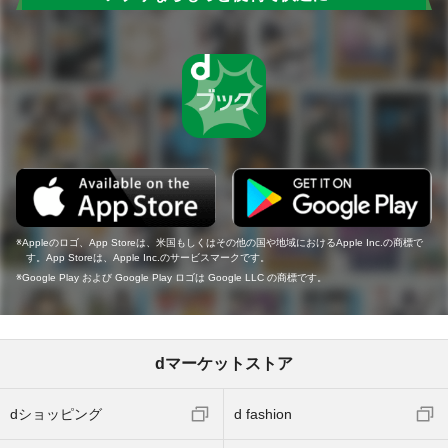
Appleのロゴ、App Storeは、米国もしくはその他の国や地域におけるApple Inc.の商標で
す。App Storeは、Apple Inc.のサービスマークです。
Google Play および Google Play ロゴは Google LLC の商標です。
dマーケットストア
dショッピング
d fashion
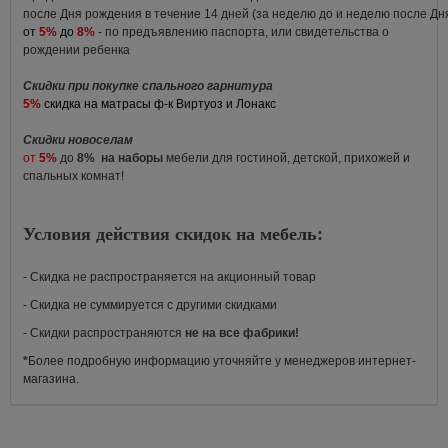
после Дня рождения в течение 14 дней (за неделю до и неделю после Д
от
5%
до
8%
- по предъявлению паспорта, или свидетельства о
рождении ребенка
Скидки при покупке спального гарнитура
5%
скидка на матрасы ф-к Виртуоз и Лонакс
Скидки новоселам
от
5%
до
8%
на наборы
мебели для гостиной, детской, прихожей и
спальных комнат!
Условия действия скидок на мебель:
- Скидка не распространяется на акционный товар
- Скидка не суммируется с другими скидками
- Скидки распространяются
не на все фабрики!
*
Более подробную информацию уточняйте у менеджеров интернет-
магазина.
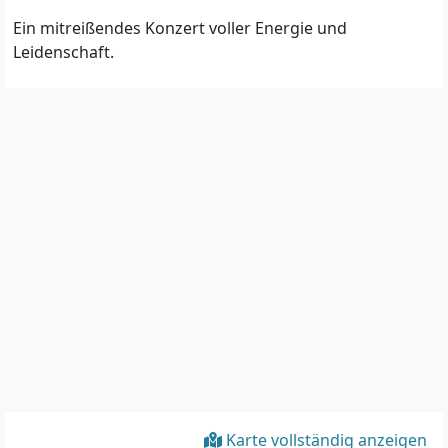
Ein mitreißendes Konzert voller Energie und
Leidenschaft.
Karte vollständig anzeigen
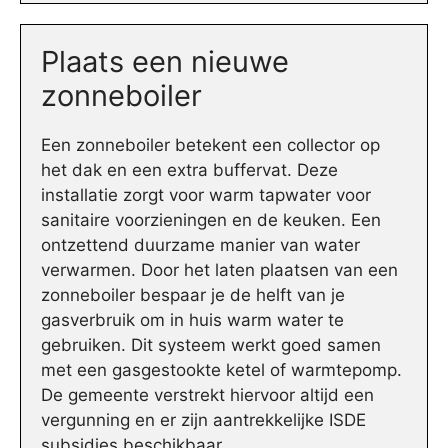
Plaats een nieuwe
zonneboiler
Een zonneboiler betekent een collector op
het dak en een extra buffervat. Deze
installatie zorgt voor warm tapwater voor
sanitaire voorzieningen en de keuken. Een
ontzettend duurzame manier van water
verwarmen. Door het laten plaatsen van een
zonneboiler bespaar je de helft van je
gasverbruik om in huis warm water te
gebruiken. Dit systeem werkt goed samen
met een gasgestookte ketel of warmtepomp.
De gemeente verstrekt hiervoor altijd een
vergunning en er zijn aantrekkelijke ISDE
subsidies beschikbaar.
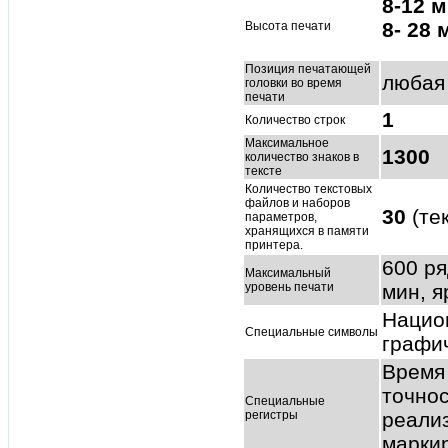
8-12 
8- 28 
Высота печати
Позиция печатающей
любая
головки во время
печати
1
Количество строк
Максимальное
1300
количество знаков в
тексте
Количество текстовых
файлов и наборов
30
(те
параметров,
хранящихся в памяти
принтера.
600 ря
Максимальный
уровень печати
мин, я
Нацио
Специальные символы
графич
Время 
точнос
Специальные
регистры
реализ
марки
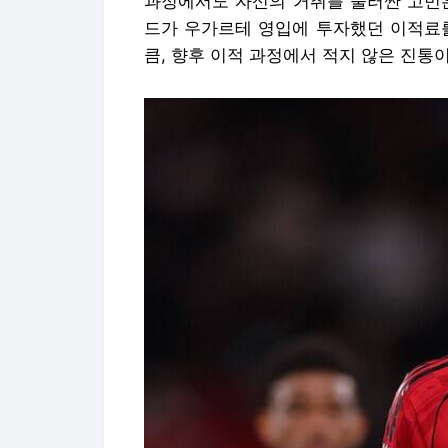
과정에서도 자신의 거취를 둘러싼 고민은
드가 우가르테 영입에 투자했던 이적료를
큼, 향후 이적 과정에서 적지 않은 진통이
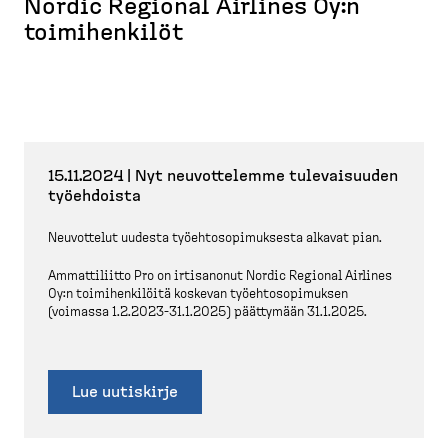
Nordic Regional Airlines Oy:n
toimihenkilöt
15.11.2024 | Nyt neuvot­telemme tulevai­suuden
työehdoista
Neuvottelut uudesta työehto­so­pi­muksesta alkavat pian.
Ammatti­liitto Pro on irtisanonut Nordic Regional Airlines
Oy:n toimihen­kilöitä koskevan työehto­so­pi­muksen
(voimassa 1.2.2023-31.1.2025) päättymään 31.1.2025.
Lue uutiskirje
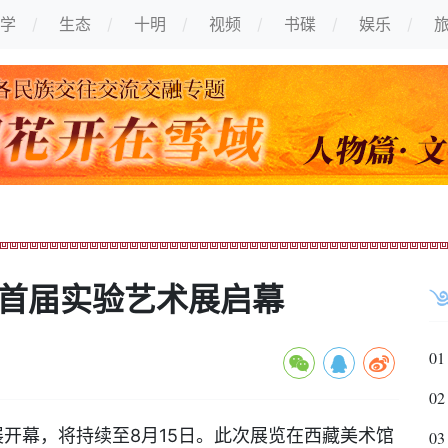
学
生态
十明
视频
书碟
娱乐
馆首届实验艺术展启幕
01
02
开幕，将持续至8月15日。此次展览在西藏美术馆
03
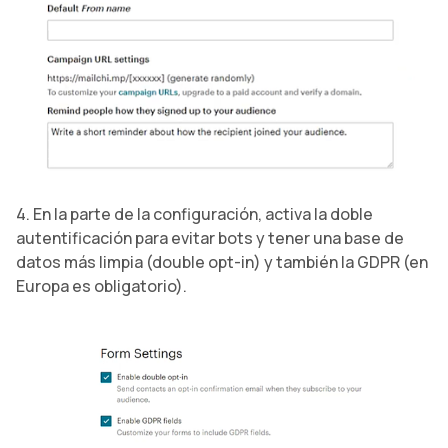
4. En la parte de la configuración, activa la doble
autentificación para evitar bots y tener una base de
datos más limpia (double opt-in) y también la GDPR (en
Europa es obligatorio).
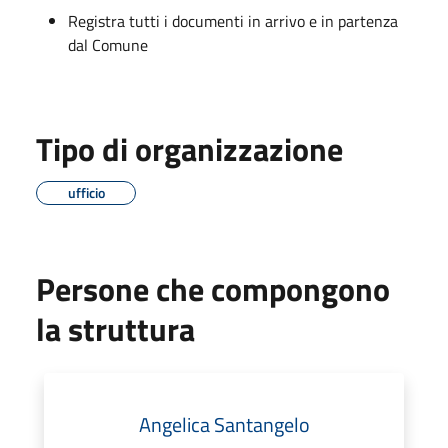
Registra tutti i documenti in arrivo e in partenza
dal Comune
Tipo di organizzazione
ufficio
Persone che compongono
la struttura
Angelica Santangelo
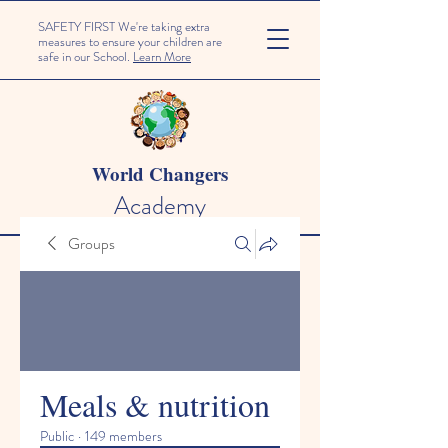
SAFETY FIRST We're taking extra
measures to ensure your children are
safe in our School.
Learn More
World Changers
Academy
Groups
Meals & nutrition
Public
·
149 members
⁂
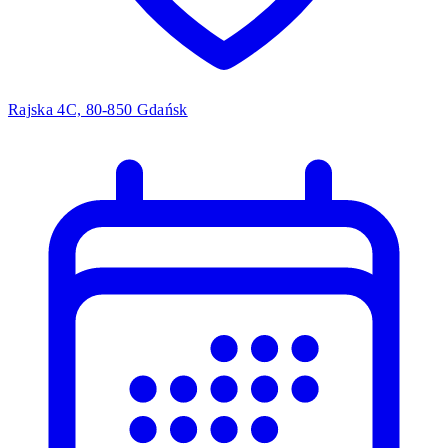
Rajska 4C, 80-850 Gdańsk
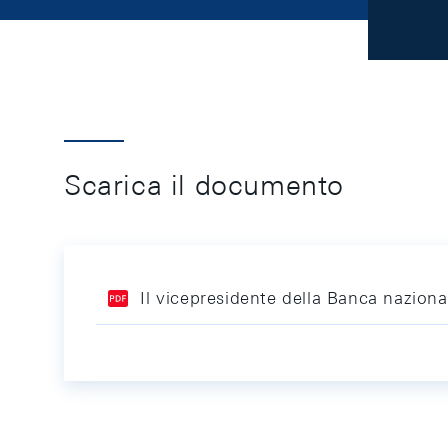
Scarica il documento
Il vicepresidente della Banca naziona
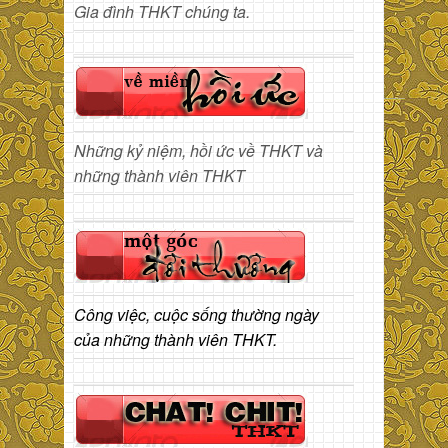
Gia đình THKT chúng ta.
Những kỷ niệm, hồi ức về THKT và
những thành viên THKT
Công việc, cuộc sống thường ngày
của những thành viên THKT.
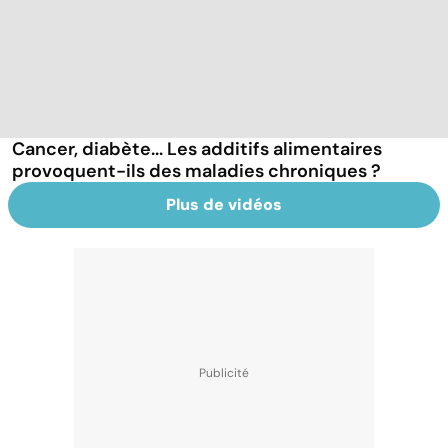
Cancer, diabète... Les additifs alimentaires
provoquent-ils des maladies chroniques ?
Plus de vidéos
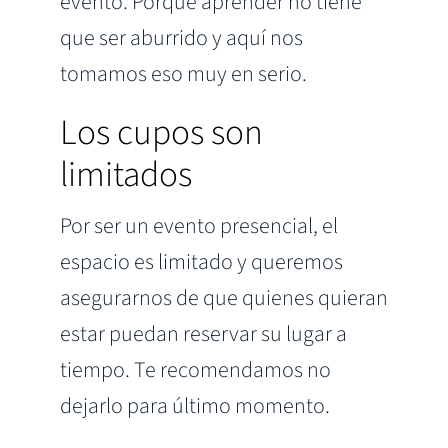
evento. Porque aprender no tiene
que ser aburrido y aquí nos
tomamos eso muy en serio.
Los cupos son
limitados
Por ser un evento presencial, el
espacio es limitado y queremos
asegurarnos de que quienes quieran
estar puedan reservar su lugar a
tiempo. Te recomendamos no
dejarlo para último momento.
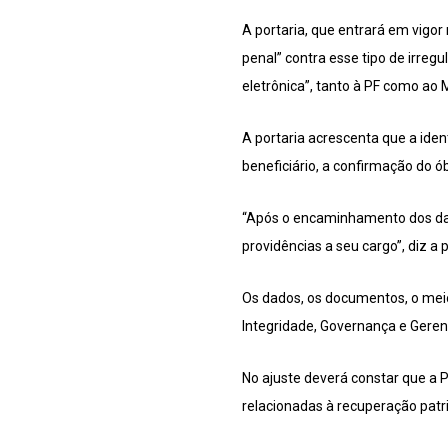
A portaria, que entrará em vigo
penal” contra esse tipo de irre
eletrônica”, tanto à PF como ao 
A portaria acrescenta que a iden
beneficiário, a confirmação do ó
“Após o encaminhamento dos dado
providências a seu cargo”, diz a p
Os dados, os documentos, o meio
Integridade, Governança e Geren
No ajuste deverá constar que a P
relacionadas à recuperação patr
⁂
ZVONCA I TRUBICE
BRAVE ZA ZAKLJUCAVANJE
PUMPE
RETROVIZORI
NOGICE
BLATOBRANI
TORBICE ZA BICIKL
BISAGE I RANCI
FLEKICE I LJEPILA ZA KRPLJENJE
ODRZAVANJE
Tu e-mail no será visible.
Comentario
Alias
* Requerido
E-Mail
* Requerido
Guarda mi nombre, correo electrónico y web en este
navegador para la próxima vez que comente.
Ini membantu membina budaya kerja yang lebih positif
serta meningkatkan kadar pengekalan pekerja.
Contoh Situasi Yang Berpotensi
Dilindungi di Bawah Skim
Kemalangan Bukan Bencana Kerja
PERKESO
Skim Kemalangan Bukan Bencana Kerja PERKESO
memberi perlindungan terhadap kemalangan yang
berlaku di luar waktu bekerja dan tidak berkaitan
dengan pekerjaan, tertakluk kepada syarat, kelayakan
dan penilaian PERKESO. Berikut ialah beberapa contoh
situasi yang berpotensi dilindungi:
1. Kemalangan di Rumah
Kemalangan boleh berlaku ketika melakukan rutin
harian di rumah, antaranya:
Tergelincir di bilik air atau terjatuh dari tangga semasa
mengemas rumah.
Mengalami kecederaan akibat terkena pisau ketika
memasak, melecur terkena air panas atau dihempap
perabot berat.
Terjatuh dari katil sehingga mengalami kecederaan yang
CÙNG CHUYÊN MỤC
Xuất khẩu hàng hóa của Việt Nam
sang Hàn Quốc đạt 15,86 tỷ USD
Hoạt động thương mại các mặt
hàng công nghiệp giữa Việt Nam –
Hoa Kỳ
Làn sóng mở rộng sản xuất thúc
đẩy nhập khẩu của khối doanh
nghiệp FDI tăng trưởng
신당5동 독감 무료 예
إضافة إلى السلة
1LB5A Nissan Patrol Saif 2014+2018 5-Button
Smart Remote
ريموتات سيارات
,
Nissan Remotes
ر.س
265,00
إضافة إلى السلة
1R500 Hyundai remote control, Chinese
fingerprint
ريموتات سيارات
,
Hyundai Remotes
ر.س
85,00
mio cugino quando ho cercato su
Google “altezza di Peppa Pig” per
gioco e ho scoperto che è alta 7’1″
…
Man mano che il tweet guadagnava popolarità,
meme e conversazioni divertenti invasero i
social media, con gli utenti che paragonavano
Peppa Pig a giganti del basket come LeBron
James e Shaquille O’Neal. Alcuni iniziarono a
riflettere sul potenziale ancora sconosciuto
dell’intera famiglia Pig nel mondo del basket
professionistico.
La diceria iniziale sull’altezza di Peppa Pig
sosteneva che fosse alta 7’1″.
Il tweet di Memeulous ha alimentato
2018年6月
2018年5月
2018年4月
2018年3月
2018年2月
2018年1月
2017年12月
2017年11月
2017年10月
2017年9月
⁂
## [ACTION ITEM]
Starting with the line that contains "evento. Porque aprender no tiene" and going on through the line that contains "relacionadas à recuperação patr", write those lines from the records as a numbered list, skipping any blank lines. Leave the pictures out of your answer.

## [ANSWER]
1. evento. Porque aprender no tiene
2. que ser aburrido y aquí nos
3. tomamos eso muy en serio.
4. Los cupos son
5. limitados
6. Por ser un evento presencial, el
7. espacio es limitado y queremos
8. asegurarnos de que quienes quieran
9. estar puedan reservar su lugar a
10. tiempo. Te recomendamos no
11. dejarlo para último momento.
12. A portaria, que entrará em vigo
13. penal” contra esse tipo de irre
14. eletrônica”, tanto à PF como ao 
15. A portaria acrescenta que a iden
16. beneficiário, a confirmação do ó
17. “Após o encaminhamento dos dado
18. providências a seu cargo”, diz a p
19. Os dados, os documentos, o meio
20. Integridade, Governança e Geren
21. No ajuste deverá constar que a P
22. relacionadas à recuperação patr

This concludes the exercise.